等到关上房门,茉莉才长嘆一口,转身扑到床上,將脸埋在被子里,发出意义不明的呜咽声。
兔子躡手躡脚地爬到主人枕头旁,鬆软的耳朵戳了戳茉莉。
“主人,没事了喵。”
茉莉露出脸,伸手拨弄著兔子的耳朵。
她心中清楚,只是暂时没事了而已。
自己根本就不会巫术,她甚至不知道自己是怎么让兔子活过来的。
那一页巫术书在手上其实毫无用处,自己甚至看不懂上面的大多数词。
然而事已至此,已经没办法了。如果自己没办法教会夜鶯巫术,夜鶯一定会怀疑梅的。
最终,茉莉决定暂时不想这些,先去补个觉。
……
清晨,顶著黑眼圈的夜鶯缓缓走向餐厅。
出乎预料,即便是因为缺少睡眠而异常痛苦,自己也依旧能在贴身女僕唤醒时起床。
脑袋昏昏沉沉的感觉不太好受,头上就如血管抽筋一般痛苦。
好在今天礼仪教师早上不在,自己不用顶著脑子的痛苦,做额外的仪態训练。
餐厅內,她看见母亲已经在等著自己了。
在靠近母亲的一瞬间,夜鶯很好地压住了胸膛的颤抖。
別让母亲看出来。
她这样想著,脸上露出了专门应对母亲的、不失礼仪又兼具孩童纯真的灿烂笑脸。
“日安,母亲。”她提裙行礼,每个动作都恰到好处。
“日安,夜鶯。”母亲皱起眉头,露出严厉之色,“你昨晚没睡好?”
“昨晚睡得不是很稳,中间醒了几次。”
母亲只是点了点头,並未过多询问:“不要耽误了上课。”
“是的,母亲。”
今日的早餐一如既往,所有共席者依照母亲的指挥节奏交谈著可有可无的话题,在无趣的对话中结束了早餐。
母亲早早吃完离去,隨后在女佣们收拾餐桌时,夜鶯悄然上前,靠近了自己的兄长。
“兄长,请等一下。”
卢因转过头,破有些意外地看著自己的妹妹。
在他记忆中,这还是对方第一次主动找自己对话。
於是,年轻的继承人礼貌地立在原地,颇为客气地问道:“有什么需要帮忙的吗,夜鶯?”
“兄长,”夜鶯环顾四周,確定周围无人窥视后,才靠近了卢因,凑到了他的耳边,“父亲在外,有没有私生女?”

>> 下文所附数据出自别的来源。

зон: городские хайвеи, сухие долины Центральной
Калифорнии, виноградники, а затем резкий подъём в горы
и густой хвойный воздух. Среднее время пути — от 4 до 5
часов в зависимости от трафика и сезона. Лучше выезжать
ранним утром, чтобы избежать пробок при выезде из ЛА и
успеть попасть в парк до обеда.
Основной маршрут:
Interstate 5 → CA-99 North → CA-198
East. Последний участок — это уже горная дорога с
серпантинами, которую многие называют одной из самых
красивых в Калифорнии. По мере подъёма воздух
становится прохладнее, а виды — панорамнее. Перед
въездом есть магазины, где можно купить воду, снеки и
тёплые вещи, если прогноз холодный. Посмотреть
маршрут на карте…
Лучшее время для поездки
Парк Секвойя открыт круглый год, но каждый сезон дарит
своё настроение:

卢因如黄金般铸就的瞳孔骤然放大,满脸不敢置信地看向自己的妹妹。
看她神神秘秘的模样,本是有些好奇地主动靠近了夜鶯,却没想到会听到这么个问题。
然而这震惊转瞬即逝,卢因的大脑迅速冷静下来,摇了摇头,低声反问:“你能想像父亲拥有情妇、或是爱上某个人的样子吗?”
夜鶯漠然。
与卢因一样,她想像不出那个画面。
她唯一能想到的,只有父亲那双冷漠无情的金色双眼。
“类似的传闻呢?”
“全是些经不起推敲的东西,很容易证偽……至少我没听说过可信的。”他说,“你为什么突然问这个?”
夜鶯思索著,抬起头,有些费力地与兄长对视。
“兄长,除了我们,还有別的家族拥有金色双眸吗?”
“挺多的,不过在碎岩城不常见。”
夜鶯闭上眼,某种失望夹杂著庆幸的眼神一闪而过,隨后又归於平静。